Slice the potatoes and dice vegetables and place in mixing bowl. Drizzle with olive oil and then add salt, pepper, and garlic, tossing to coat. Place on a large square of tin foil and then wrap up and place on the BBQ for about 20 minutes or until potatoes are tender. 

Unwrap and serve.

Makes four servings

Nutritional Info (per serving): 180 Calories, 7g fat, 28g carb, 3g protein

Shrimp And Corn In Foil

Shrimp is often overlooked, but is a healthy lean protein option. It’s fast and easy to cook, and is a nice change from your typical chicken and turkey meals. Coupled with the sweet taste of corn, this is one dish you’ll want to prepare time and time again.

Ingredients:

¼ cup lime juice

1 tbsp. orange juice

1 tbsp. low sodium soy sauce

1 tsp. honey

1 glove garlic, minced

1 tsp. fresh ginger, grated

Salt and pepper to taste

2 corn on the cobs, cut into thirds

250 grams large shrimp, peeled and deveined

Stir together the lime juice, orange juice, soy sauce, honey, garlic, ginger, salt and pepper in a bowl, then pour into a large ziplock bag. Add corn and shrimp to the mixture and let stand for about 20 minutes in the bag. 
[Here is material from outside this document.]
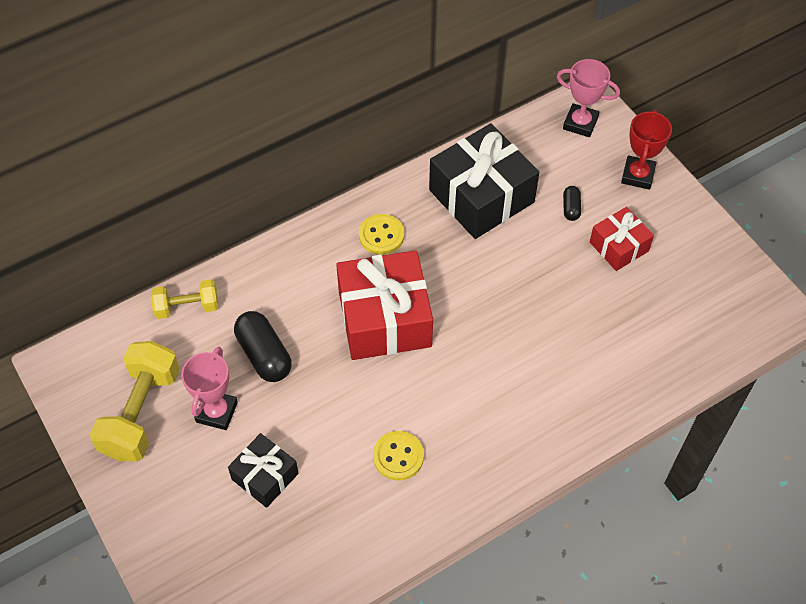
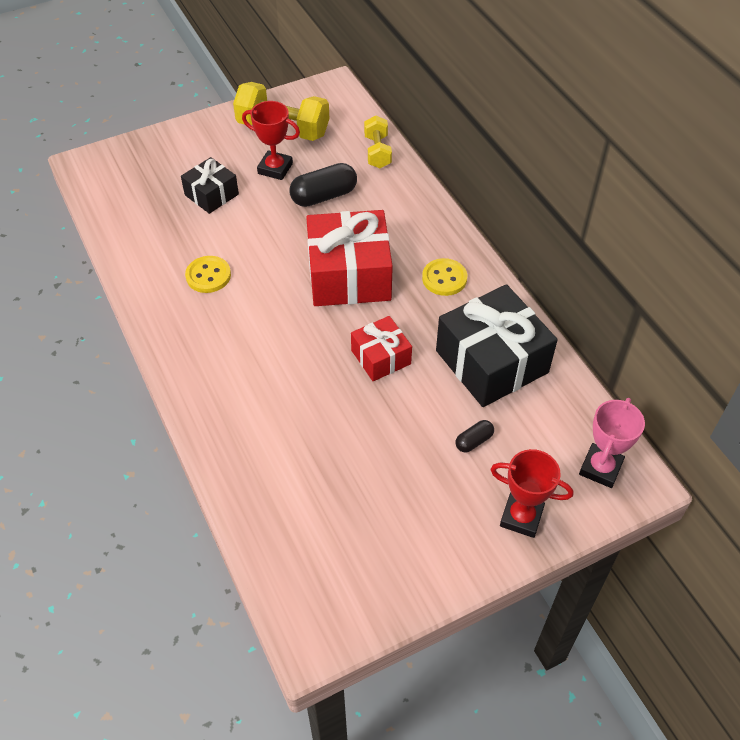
camera: 95 degrees right, 5 degrees down
pink trophy [181,347,238,430] -> red trophy [242,101,300,180]
black capsule [563,186,581,221] -> black capsule turned 45 degrees counterclockwise [455,420,494,453]
red gift [590,207,654,271] -> red gift moved to [351,316,412,381]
Transfer shrimp and corn to a large sheet of foil, wrap up, and place directly on the grill for about 10 minutes. Let stand for a minute or two before serving. 

Makes four servings

Nutritional Info (per serving): 109 Calories, 1g fat, 13g carb, 14g protein 

These four recipes will provide you with new options for your meals throughout the warm summer months when you don’t want to use your oven. They all provide great macronutrient ratios along with outstanding flavor – you won’t even know you’re eating healthy!